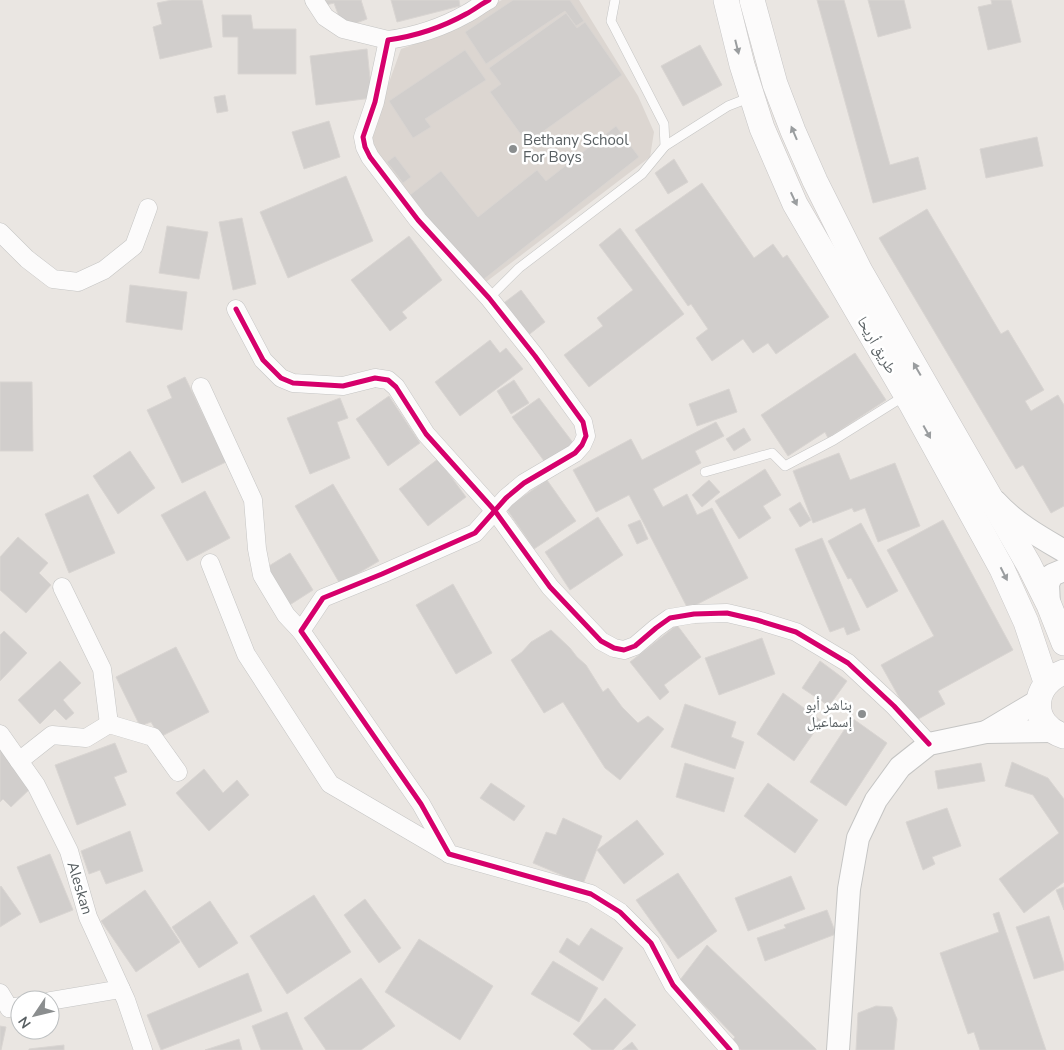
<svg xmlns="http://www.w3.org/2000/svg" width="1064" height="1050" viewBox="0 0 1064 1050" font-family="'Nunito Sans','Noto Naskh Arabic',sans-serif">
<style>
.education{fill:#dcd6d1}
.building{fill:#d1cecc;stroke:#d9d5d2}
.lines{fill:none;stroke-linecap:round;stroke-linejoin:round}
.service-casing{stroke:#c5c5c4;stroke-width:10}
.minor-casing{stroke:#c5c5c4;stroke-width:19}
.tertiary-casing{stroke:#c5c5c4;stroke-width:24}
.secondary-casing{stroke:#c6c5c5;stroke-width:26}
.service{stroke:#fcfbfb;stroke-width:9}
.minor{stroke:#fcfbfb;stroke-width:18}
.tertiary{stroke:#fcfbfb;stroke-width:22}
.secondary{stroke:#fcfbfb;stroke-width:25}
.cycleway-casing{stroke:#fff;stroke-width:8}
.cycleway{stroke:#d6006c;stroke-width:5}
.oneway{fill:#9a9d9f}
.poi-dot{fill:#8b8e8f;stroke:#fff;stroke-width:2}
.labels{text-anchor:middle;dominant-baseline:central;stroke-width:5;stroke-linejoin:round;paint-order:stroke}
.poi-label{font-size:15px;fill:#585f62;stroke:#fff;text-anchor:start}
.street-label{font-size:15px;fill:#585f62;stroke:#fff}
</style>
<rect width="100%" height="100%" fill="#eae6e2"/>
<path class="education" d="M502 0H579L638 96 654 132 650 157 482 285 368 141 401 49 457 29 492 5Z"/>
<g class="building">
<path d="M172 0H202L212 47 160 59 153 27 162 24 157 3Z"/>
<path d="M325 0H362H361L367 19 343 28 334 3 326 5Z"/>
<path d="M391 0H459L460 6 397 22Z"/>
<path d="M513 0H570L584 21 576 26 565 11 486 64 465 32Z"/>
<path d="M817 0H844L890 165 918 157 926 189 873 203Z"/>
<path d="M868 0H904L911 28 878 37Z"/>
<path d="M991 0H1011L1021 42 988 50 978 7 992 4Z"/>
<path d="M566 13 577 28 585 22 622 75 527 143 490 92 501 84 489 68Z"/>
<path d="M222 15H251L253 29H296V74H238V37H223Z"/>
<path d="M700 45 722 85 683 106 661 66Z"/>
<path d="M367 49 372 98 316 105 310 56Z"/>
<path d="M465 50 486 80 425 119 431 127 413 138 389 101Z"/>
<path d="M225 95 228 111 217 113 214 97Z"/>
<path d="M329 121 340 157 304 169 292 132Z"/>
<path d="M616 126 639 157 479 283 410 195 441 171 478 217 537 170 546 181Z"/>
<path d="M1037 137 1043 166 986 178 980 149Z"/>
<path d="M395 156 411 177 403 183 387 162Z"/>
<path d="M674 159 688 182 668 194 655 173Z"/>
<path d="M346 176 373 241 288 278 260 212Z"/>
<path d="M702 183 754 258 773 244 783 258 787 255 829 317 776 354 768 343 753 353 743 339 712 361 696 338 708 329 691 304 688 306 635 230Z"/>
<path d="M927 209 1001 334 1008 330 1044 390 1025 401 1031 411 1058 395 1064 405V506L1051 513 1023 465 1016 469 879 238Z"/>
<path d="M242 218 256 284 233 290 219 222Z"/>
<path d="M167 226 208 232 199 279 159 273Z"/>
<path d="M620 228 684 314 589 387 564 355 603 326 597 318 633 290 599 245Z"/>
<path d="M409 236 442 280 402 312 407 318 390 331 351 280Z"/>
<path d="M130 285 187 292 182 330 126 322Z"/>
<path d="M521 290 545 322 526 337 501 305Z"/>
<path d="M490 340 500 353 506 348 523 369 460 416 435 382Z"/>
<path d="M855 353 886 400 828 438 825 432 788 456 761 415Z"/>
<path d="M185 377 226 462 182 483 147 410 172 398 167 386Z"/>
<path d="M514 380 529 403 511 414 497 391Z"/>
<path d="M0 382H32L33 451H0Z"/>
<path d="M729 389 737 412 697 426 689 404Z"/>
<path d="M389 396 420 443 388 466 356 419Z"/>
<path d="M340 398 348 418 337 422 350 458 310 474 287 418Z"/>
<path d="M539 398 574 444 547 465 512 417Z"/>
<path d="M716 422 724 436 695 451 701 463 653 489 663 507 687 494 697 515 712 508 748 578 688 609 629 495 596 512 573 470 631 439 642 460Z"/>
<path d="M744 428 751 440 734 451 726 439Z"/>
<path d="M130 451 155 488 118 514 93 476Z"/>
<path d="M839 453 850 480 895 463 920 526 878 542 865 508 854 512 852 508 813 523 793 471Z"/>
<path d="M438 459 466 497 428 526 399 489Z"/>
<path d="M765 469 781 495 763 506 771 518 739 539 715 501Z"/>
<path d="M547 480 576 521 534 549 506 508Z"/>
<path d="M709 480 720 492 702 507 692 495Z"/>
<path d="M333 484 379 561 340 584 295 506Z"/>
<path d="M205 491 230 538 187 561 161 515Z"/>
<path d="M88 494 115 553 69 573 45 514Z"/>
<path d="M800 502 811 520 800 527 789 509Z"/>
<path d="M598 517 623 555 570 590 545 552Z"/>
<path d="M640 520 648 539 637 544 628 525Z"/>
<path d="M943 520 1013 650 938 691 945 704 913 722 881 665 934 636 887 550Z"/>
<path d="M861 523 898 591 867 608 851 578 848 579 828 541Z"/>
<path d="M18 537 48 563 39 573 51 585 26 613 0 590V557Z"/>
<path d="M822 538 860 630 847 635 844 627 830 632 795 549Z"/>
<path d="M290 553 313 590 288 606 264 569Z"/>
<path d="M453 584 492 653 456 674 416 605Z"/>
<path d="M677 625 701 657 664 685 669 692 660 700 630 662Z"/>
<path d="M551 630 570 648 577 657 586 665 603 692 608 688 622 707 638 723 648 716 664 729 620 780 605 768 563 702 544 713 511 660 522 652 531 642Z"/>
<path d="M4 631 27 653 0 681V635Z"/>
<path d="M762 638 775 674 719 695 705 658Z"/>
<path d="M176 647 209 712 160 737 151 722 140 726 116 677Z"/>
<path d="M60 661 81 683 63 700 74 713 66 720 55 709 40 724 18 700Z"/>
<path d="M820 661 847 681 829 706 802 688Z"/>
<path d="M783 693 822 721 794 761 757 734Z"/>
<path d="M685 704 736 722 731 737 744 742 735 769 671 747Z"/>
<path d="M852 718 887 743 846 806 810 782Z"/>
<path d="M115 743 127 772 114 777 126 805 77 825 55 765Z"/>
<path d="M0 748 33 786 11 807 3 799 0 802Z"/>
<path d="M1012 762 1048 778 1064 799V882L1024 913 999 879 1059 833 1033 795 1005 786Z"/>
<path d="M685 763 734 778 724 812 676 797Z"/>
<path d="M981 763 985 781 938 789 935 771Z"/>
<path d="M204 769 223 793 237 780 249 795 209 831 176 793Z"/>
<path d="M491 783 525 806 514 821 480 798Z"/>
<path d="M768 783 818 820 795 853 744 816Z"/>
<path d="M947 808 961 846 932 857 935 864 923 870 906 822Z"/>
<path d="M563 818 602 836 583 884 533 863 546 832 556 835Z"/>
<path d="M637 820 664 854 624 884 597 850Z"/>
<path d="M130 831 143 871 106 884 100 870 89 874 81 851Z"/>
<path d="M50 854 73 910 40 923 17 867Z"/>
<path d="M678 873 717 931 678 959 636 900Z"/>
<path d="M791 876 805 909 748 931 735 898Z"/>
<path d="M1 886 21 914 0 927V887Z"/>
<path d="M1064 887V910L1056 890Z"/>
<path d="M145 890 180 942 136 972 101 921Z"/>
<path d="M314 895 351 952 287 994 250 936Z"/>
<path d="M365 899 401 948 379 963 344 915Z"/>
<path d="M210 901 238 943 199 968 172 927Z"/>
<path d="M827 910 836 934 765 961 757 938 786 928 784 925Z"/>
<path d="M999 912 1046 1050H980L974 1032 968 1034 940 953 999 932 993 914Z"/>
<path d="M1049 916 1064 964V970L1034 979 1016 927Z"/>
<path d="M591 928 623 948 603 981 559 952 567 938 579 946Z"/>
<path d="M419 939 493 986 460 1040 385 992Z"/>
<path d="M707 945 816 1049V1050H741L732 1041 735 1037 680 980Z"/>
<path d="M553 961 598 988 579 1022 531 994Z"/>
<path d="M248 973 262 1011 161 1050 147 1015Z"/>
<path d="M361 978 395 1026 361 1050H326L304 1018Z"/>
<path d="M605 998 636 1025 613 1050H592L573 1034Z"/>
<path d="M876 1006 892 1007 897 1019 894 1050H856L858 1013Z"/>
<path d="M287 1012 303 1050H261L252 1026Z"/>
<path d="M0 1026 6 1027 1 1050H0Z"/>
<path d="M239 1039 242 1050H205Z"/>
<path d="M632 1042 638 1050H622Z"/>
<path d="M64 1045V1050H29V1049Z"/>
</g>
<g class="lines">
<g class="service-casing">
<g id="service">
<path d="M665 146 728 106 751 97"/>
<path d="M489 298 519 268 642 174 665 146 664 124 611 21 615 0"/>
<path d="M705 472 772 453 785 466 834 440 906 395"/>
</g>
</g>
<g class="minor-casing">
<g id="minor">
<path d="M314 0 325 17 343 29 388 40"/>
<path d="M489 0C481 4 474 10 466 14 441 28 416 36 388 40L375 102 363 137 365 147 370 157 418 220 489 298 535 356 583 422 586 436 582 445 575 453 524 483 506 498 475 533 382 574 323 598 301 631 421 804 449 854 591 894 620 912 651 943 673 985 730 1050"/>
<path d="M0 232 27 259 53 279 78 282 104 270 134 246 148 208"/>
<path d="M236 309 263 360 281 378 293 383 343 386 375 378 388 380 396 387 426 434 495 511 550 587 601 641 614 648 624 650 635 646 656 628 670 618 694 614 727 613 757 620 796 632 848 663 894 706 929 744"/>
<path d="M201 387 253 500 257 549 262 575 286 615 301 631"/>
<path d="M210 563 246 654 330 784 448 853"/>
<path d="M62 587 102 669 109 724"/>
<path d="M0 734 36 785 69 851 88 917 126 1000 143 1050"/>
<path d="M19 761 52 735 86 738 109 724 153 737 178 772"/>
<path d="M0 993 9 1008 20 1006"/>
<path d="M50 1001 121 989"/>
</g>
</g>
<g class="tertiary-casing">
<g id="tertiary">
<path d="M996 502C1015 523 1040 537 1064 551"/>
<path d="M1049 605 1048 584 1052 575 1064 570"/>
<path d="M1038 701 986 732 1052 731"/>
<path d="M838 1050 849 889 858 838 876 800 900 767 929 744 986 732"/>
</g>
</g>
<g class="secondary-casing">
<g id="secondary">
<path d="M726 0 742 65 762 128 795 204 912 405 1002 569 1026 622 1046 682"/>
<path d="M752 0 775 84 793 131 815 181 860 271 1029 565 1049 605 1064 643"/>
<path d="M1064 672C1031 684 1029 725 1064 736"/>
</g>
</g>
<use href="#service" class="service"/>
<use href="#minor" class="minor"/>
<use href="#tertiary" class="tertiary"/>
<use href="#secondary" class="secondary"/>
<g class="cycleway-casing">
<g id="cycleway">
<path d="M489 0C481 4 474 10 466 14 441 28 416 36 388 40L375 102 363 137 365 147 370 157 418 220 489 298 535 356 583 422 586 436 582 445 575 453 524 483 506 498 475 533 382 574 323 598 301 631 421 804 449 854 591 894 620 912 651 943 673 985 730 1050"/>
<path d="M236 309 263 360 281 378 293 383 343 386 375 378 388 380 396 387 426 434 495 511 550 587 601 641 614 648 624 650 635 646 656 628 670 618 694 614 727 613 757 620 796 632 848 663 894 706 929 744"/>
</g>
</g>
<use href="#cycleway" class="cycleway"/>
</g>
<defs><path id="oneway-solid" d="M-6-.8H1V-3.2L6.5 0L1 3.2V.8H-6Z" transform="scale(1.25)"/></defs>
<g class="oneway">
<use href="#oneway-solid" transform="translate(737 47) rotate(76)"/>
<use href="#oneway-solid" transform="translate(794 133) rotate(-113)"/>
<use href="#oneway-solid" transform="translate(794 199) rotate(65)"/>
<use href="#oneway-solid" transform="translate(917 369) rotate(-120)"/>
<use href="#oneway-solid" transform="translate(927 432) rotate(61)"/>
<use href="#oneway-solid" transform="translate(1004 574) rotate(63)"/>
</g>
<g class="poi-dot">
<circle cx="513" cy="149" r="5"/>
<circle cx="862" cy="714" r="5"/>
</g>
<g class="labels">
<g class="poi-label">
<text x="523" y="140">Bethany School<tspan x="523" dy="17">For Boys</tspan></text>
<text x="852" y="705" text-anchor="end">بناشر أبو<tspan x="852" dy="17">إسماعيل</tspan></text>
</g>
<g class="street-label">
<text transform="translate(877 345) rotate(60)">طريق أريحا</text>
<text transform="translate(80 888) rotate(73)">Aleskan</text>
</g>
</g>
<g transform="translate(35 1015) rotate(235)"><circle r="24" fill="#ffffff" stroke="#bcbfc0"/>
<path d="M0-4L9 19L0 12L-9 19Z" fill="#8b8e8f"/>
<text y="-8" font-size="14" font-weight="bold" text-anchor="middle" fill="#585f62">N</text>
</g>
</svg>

:::

> [What is being asked]: Only lines that include "middle" belong in the answer; return them from the entries above.

> [Exercise answer]:
.labels{text-anchor:middle;dominant-baseline:central;stroke-width:5;stroke-linejoin:round;paint-order:stroke}
<text y="-8" font-size="14" font-weight="bold" text-anchor="middle" fill="#585f62">N</text>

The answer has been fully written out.